How was HIMALAIASKI created?
In 2014, my 40-year gift was a trip to wherever I wanted. I began to assess options: Denali in Alaska, the fjords of northern Norway… but it was very easy for me to decide on Nepal; taking a trip to the Himalayas was a youthful dream that had never come true. When I thought of Nepal, I only imagined trekking trips and expeditions to 8,000-meter peaks, and I really did not feel comfortable with either format.
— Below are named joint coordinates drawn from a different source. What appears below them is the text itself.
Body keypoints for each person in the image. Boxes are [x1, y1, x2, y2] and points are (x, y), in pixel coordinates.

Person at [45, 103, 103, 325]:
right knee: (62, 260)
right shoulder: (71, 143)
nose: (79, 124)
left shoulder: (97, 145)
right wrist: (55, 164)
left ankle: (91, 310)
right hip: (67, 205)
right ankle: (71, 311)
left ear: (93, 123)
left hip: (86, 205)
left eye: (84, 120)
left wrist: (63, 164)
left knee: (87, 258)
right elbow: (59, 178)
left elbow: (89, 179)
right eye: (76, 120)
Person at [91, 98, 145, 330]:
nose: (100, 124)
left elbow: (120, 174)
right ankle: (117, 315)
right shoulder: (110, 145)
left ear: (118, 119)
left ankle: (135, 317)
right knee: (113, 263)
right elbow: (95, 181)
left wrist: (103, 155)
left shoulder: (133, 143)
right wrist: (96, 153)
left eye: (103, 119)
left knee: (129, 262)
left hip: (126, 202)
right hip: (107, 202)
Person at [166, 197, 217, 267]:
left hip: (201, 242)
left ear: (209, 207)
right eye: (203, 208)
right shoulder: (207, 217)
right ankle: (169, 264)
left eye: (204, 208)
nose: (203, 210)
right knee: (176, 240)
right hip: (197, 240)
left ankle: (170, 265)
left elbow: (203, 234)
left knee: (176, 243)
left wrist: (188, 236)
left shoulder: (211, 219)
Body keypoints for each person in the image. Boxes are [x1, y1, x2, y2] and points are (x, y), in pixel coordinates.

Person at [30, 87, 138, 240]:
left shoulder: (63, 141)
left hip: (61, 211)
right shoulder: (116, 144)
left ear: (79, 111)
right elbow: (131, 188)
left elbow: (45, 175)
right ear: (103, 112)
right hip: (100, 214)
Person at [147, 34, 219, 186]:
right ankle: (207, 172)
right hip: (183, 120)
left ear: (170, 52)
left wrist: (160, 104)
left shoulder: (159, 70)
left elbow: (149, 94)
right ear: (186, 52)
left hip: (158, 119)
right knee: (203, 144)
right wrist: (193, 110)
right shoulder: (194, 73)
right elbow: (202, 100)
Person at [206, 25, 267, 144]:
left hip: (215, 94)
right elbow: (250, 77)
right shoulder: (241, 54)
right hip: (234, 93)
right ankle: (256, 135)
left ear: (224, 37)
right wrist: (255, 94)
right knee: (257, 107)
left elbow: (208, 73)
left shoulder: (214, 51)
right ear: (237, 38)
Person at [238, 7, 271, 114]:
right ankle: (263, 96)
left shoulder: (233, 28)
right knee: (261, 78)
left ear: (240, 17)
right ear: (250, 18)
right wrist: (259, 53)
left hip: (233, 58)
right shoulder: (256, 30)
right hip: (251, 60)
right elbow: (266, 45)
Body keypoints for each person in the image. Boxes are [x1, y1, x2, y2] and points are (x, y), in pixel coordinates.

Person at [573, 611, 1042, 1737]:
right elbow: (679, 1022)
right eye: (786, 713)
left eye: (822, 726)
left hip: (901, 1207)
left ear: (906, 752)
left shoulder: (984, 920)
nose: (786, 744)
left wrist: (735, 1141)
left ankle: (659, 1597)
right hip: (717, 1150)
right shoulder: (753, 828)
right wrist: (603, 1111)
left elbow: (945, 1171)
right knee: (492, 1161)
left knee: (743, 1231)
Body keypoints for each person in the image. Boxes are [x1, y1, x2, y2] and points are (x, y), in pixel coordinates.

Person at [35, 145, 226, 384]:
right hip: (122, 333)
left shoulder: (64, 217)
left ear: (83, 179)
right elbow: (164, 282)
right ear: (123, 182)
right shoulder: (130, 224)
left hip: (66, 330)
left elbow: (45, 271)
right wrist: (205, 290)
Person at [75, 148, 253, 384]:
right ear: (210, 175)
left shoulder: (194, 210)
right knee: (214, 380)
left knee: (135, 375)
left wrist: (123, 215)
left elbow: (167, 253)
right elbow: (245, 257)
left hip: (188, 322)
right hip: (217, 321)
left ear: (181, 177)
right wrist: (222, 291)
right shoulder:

The teachers show you the way, it is up to you to follow it or not. Jordi Tosas, a childhood friend, had recently returned from the Himalayas from trying to climb Shisha Pangma (8,013m) with Kilian Jornet and Jordi Coromines in a very unorthodox style. When I spoke with Jordi Tosas, he immediately made me a travel proposal that was exactly what I was looking for:
“We will go on a trip to the Himalayas, specifically to the Langtang valley, very close to the border with Tibet, in the middle of winter and with mountain skis to try to climb some virgin peak. Then we will run back to Kathmandu”
Jordi Tosas explained to me that apart from the eight thousand, there are countless unknown peaks of five and six thousand meters, many have no name, and there are all difficulties. You just have to explore and find the trip to the Himalayas that best suits what you want to do.
The Himalaiaski team:
Lluís Bedós, a fellow adventurer, took less than two minutes to join the project. A few days later, my cousin, Pep Cuberes, who was studying image and sound at the time, asked me if he could come along with a photographer friend, Guillem Casanova, and record a documentary of the trip;
We were a very heterodox group, with very different knowledge: some apprentice filmmakers with some apprentice mountaineers and a guide, Jordi Tosas, who would start us on this new path. The strength of the teams is to add the experience and knowledge of all members.
After verifying that we could not find any maps or information about the area where we wanted to go, Lluís began to create itineraries and search for peaks with Google Earth, this would be our cartography. Pep encouraged some colleagues from the university to do various jobs that would promote the project, they found a name, Himalaiaski, a logo, they made a first promotional video and a web page. While Guillem took photos to promote the project, I took the most commercial part and gathering everything we had I started looking for sponsors.